そして、それを繰り返すこと数回、と言っても彼女は一回毎にくるくるに精を出す為、やっとのことで食事の時間が終わった。
俺は食器を流し台に運ぶ。そしてやはり二人分の食器を洗うのだが、今回は雛さんが手伝ってくれたので大分と早く事は済んだ。

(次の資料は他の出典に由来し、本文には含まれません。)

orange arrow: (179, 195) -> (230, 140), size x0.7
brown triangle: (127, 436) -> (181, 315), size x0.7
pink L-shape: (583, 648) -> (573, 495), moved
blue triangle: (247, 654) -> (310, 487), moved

その後は、また二人してリビングのソファに腰を下ろしくつろいでいた。
「あ、そうだ。遷里!」
暫くして雛さんが呼び掛けてきた。
「また鹿の話しでもしろってのかい?」
「そうじゃないわよ。
ほら、遷里って私の家に来てから殆ど外に出てないじゃない?
だから外の空気を吸いに行きがてら散歩でもしてきたらどうかなって……。」
確かにここに来て外に出た記憶と言えば家の側の花壇に水をやった時くらいだ。
「確かにそうだな。」
「でしょ?
取り敢えず暫くはここに住むのだから、周りの地理くらい把握しておいて損はないわよ。」
「そりゃそうだ。
じゃあ、ちょっとふらっとしてくるよ。」
「ええ、行ってらっしゃい♪
また、遭難しないでね。」
何か一言多い気がするのだが、おかげで俺はドアのところで危うくコケてしまいそうになった。